### EXERCISE:
Reproduce every text line from the rows below without changing a character, and leave the pictures out.

### TASK DATA:
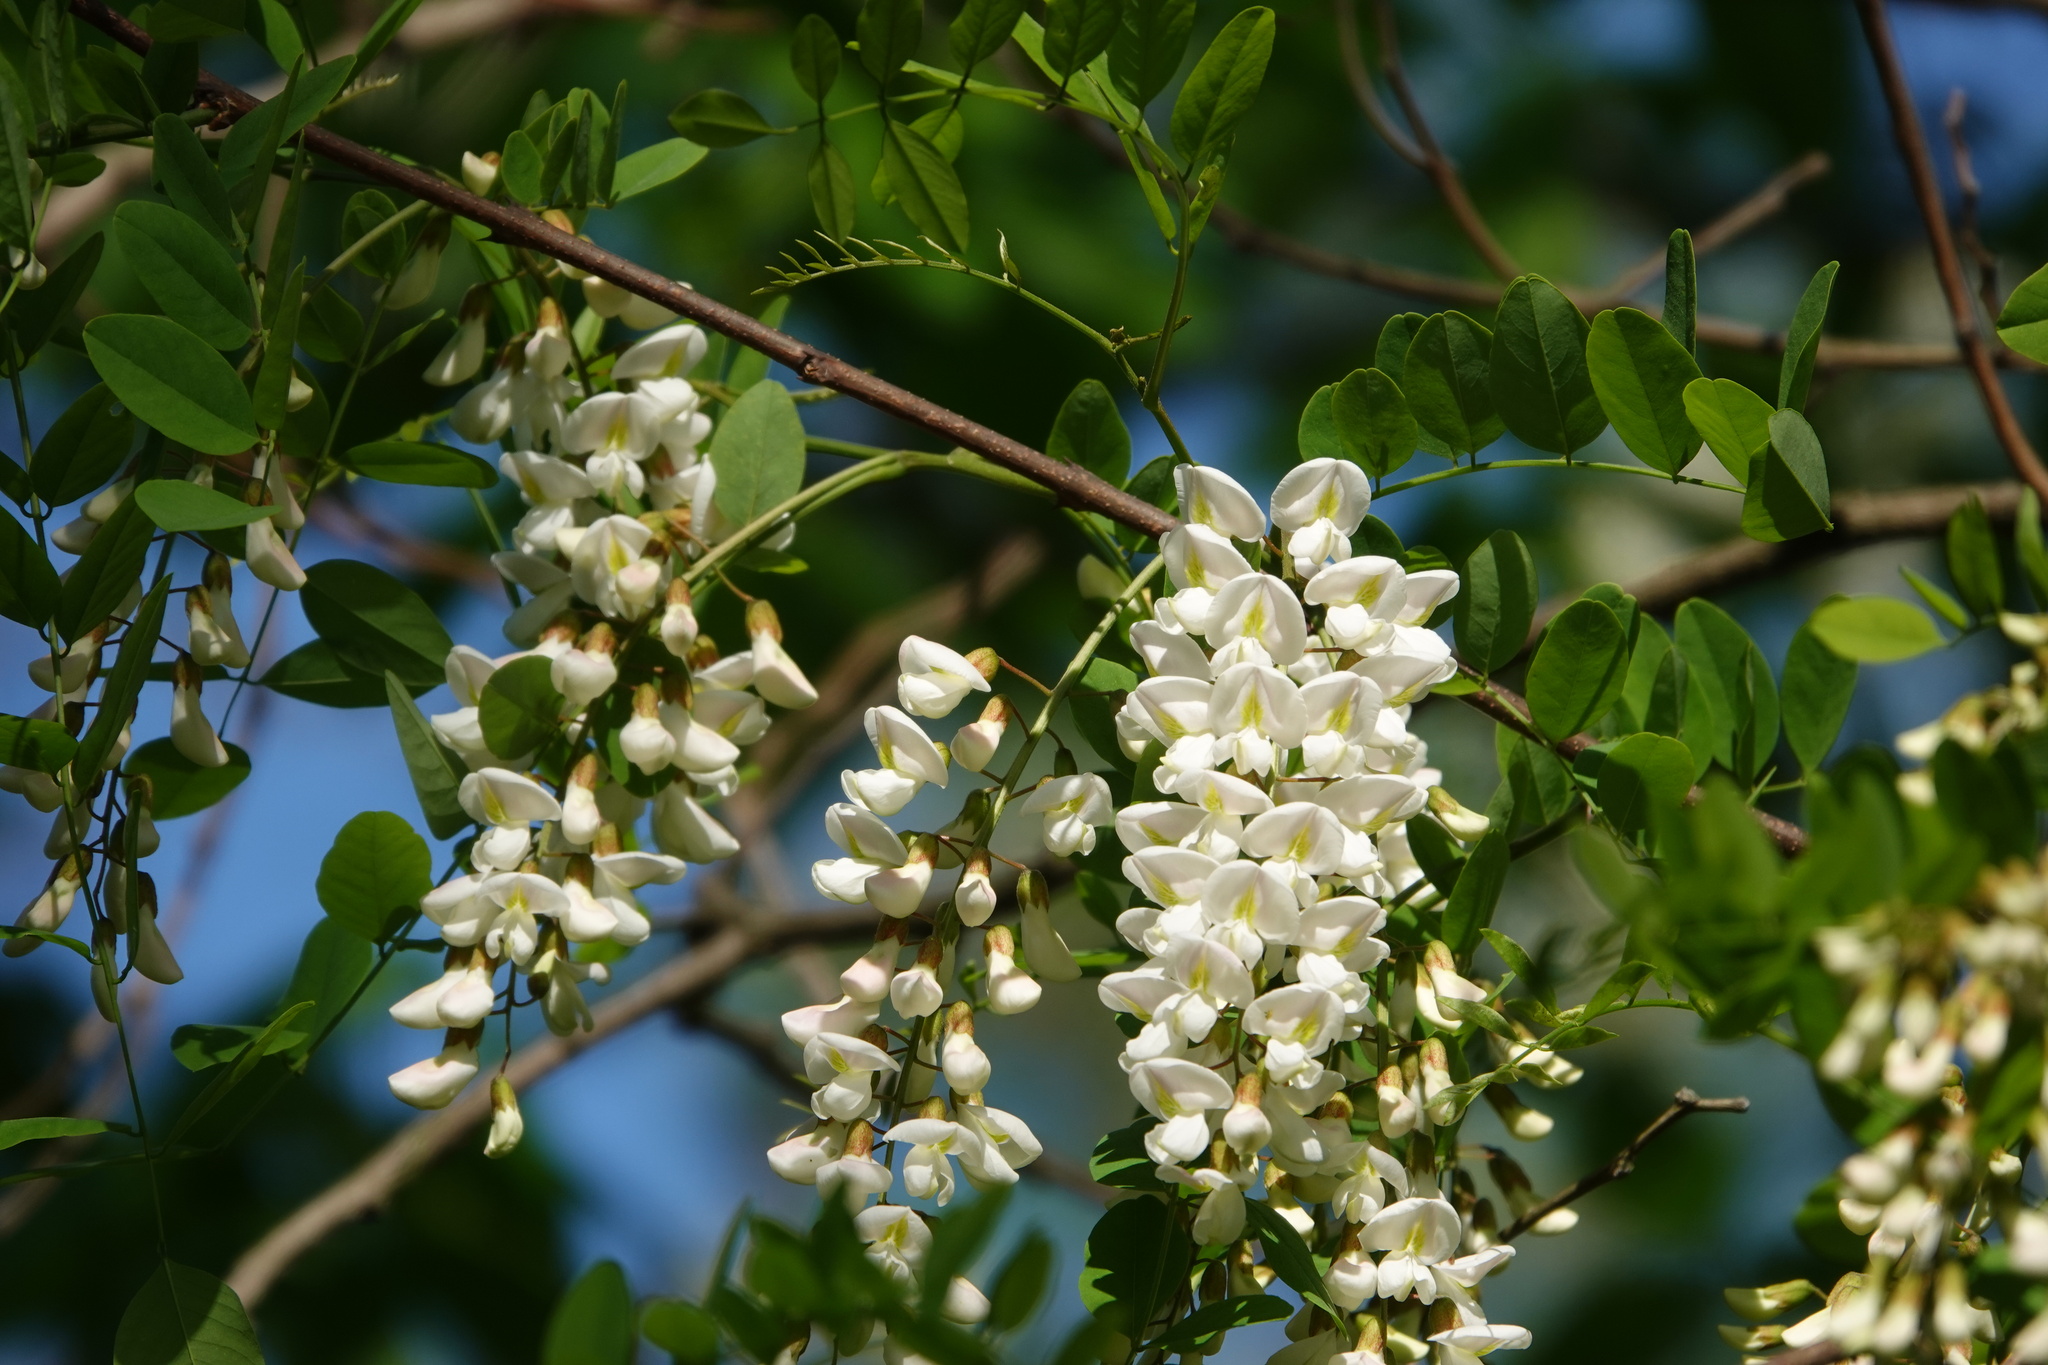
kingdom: Plantae
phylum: Tracheophyta
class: Magnoliopsida
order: Fabales
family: Fabaceae
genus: Robinia
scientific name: Robinia pseudoacacia
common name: Black locust
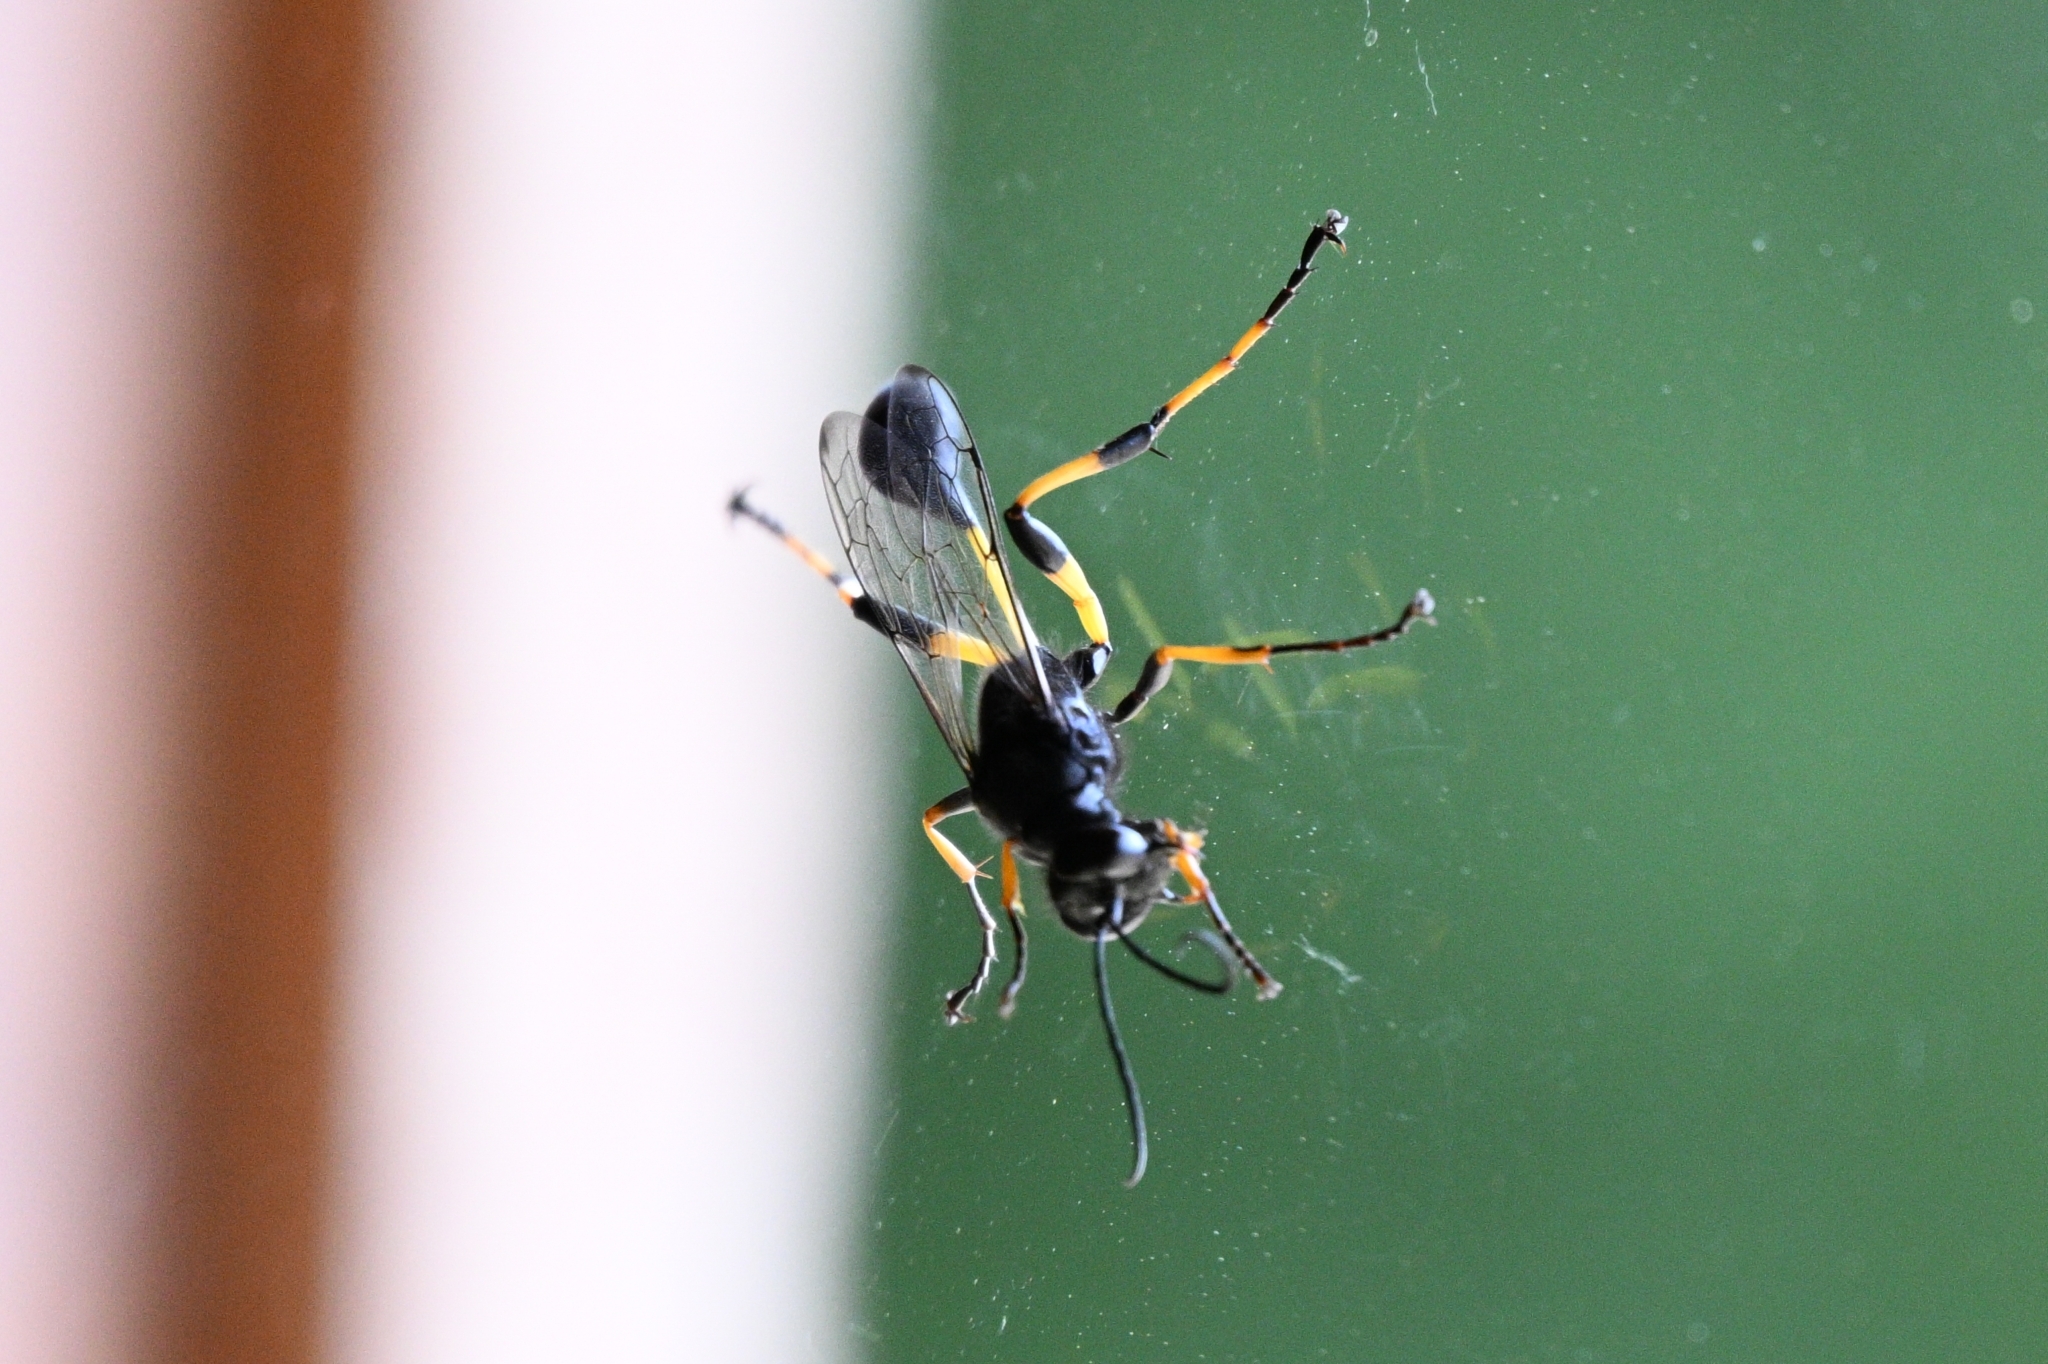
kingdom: Animalia
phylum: Arthropoda
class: Insecta
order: Hymenoptera
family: Sphecidae
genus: Sceliphron
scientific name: Sceliphron spirifex
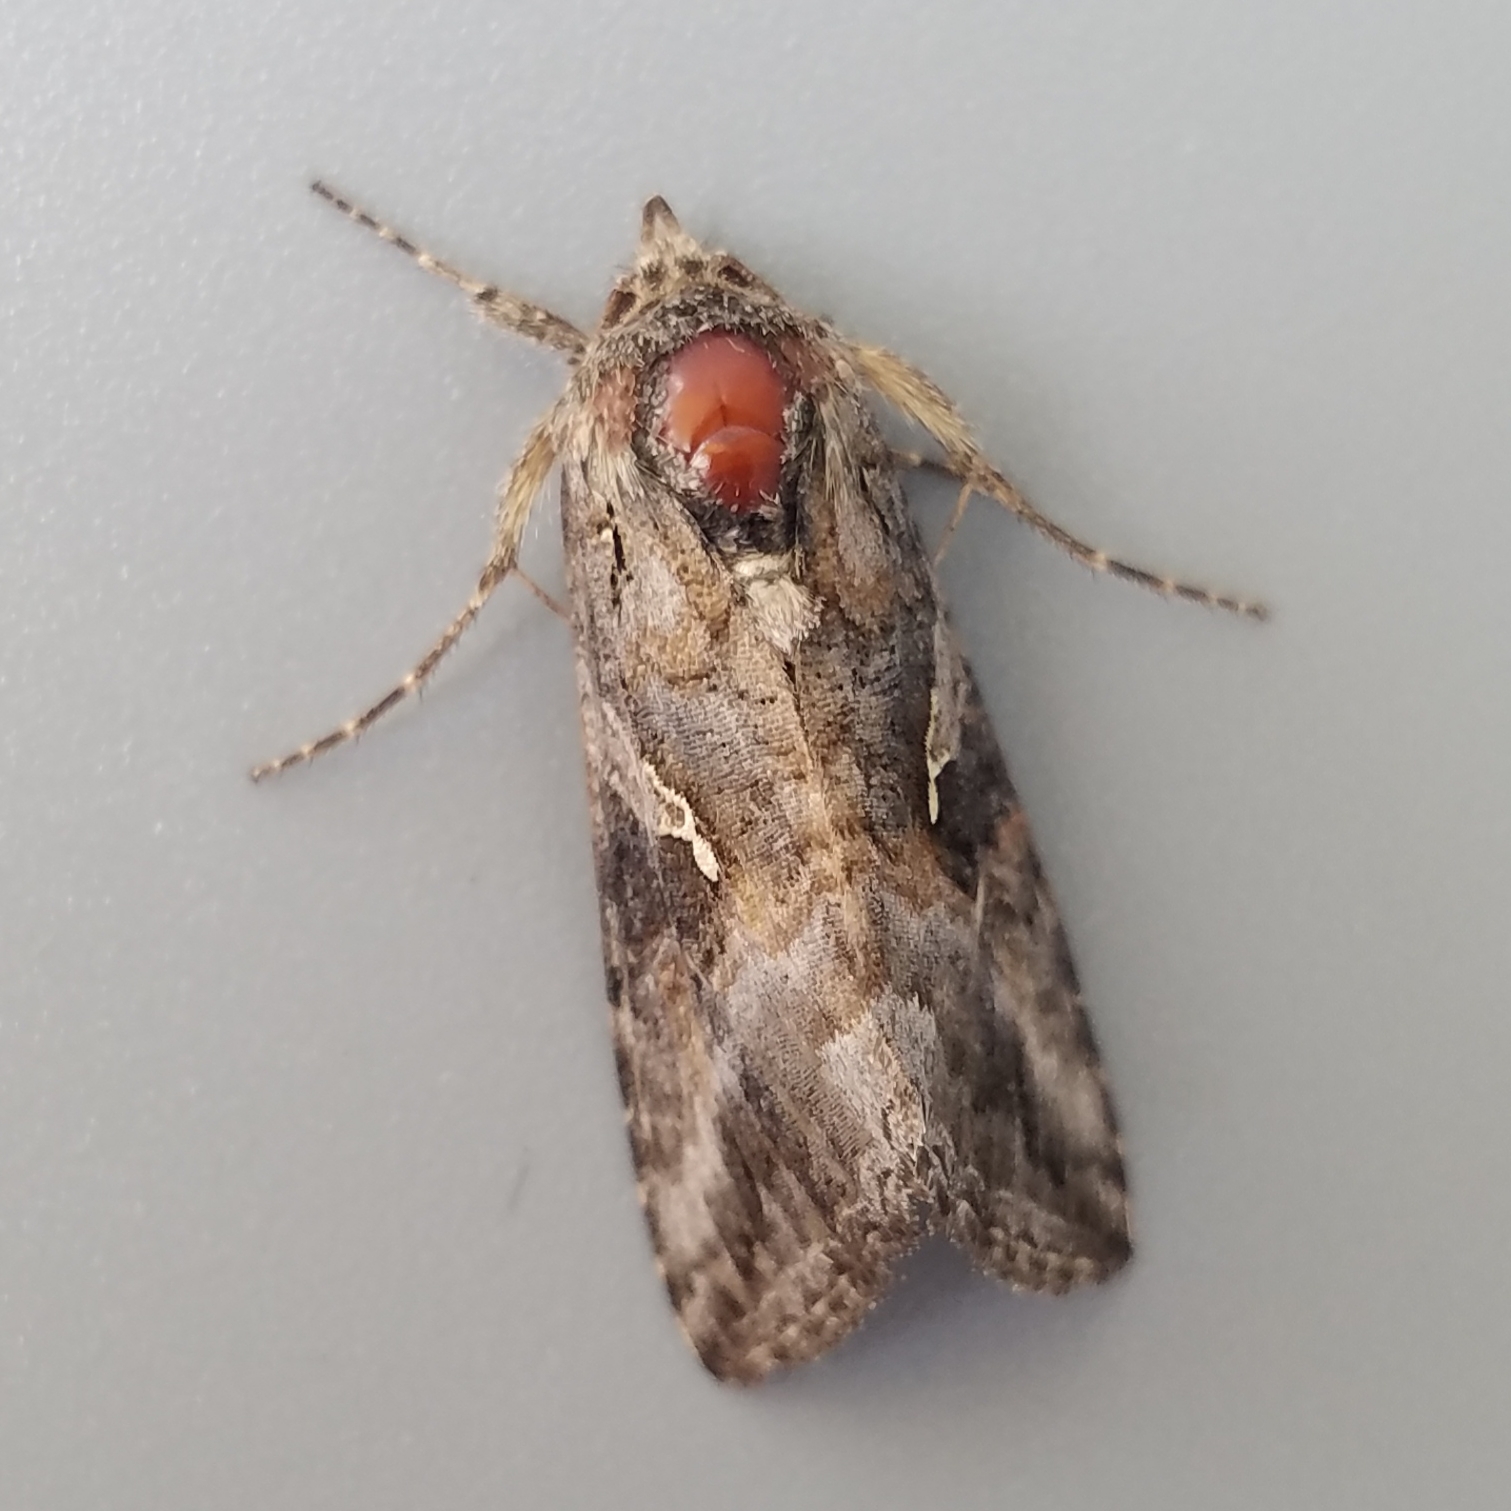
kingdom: Animalia
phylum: Arthropoda
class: Insecta
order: Lepidoptera
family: Noctuidae
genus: Rachiplusia
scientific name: Rachiplusia ou
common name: Gray looper moth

### ANSWER FOR THE TASK:
kingdom: Plantae
phylum: Tracheophyta
class: Magnoliopsida
order: Fabales
family: Fabaceae
genus: Robinia
scientific name: Robinia pseudoacacia
common name: Black locust
kingdom: Animalia
phylum: Arthropoda
class: Insecta
order: Hymenoptera
family: Sphecidae
genus: Sceliphron
scientific name: Sceliphron spirifex
kingdom: Animalia
phylum: Arthropoda
class: Insecta
order: Lepidoptera
family: Noctuidae
genus: Rachiplusia
scientific name: Rachiplusia ou
common name: Gray looper moth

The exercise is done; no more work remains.